* [What to produce]:
Word for word, repeat the entries, minus the pictures.

*** Provided data Section Begins ***

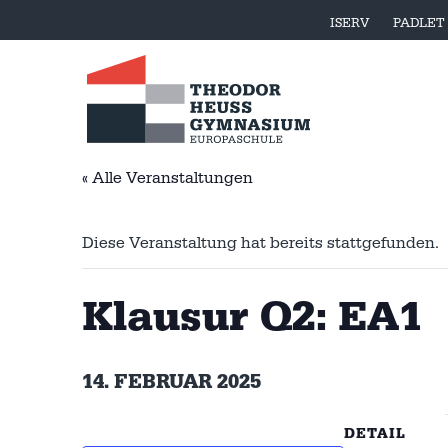
ISERV
PADLET
« Alle Veranstaltungen
Diese Veranstaltung hat bereits stattgefunden.
Klausur Q2: EA1
14. FEBRUAR 2025
DETAIL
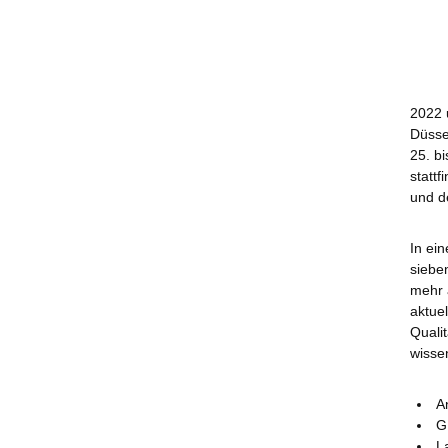
2022 
Düsse
25. b
statt
und d
In ei
siebe
mehr 
aktue
Quali
wisse
A
G
L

*** Provided data Section Ends ***

* [Problem solution]:
ISERV
PADLET
« Alle Veranstaltungen
Diese Veranstaltung hat bereits stattgefunden.
Klausur Q2: EA1
14. FEBRUAR 2025
DETAIL
2022 
Düsse
25. b
statt
und d
In ei
siebe
mehr 
aktue
Quali
wisse
A
G
L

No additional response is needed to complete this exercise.